Figure 1: NLP Resource papers per publication year, counting publicly-available datasets released with human label variation.
Modeling and Human Label Variation
In terms of modeling, the paper categorizes existing methodologies into those that resolve Hlv and those that embrace it. Traditional methods, such as aggregation (e.g., majority voting) and filtering, attempt to address Hlv by consolidating it into a single label or discarding low-agreement data. However, these approaches can result in the loss of valuable information.
Emerging approaches aim to leverage Hlv by integrating un-aggregated labels directly into the learning process or by enriching models with human label variation data. This includes techniques such as repeated labeling and soft-label multi-task learning. Despite the promise shown in areas like CV, the adoption of these methods is still nascent within NLP, highlighting a need for comprehensive evaluations and explorations of task-specific properties that could influence method suitability.

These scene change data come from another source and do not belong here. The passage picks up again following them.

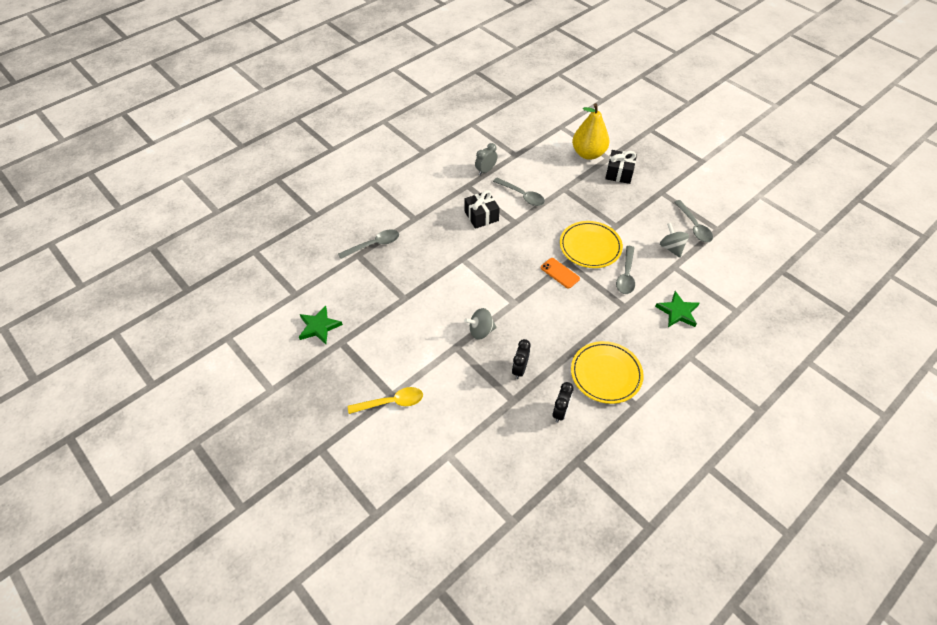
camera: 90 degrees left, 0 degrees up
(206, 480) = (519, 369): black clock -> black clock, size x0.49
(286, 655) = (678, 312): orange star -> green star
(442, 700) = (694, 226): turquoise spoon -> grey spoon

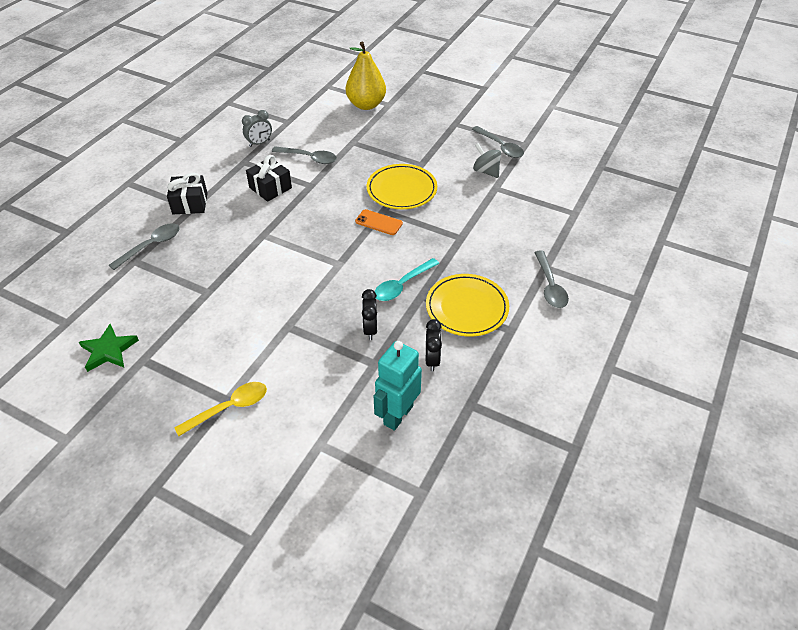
camera: 20 degrees left, 5 degrees down
(481, 331) = (311, 302): grey spinning top -> none
(485, 170) = (259, 143): grey clock -> grey clock turned 150 degrees counterclockwise
(516, 450) = (398, 415): none -> turquoise robot
(559, 337) = (402, 285): none -> turquoise spoon
(619, 173) = (405, 116): black gift -> black gift (190, 203)
(626, 275) = (450, 207): grey spoon -> grey spoon (550, 286)
(678, 312) = (517, 228): green star -> none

Evaluation and Human Label Variation
Evaluation practices in ML, NLP, and CV predominantly rely on accuracy metrics against a singular ground truth. However, this approach is insufficient for tasks characterized by Hlv, as it fails to provide insight into model reasoning, confidence, and trustworthiness. The paper points to the necessity of moving beyond hard labels in evaluation and adopting soft metrics that consider human label distributions, such as cross-entropy and Kullback-Leibler divergence.
The authors also highlight the disparity between in-vitro (laboratory) and in-vivo (real-world) performance, stressing the importance of soft evaluation metrics that can better reflect this dynamic. This calls for an overhaul of standard evaluation practices to incorporate a broader array of metrics that accommodate the complexities introduced by Hlv.
Conclusions
The paper articulates a forward-looking view on Hlv, framing it as an opportunity to innovate across data collection, modeling, and evaluation within ML pipelines. By advocating for an interdisciplinary discourse and the incorporation of comprehensive Hlv frameworks, the authors set the stage for more inclusive and trustworthy AI systems. Their contributions, including a repository of datasets [https://github.com/mainlp/awesome-human-label-variation], are intended to spearhead discussions and encourage broader adoption of practices that acknowledge the multifaceted nature of human label data.
In conclusion, the recognition and integration of Hlv into the ML pipeline can lead to advancements in model robustness, calibration, and ultimately, applicability in diverse and real-world scenarios. As the field progresses, the continued exploration of Hlv-driven methodologies holds the potential to redefine how AI interacts with the nuanced and subjective dimensions of human cognition.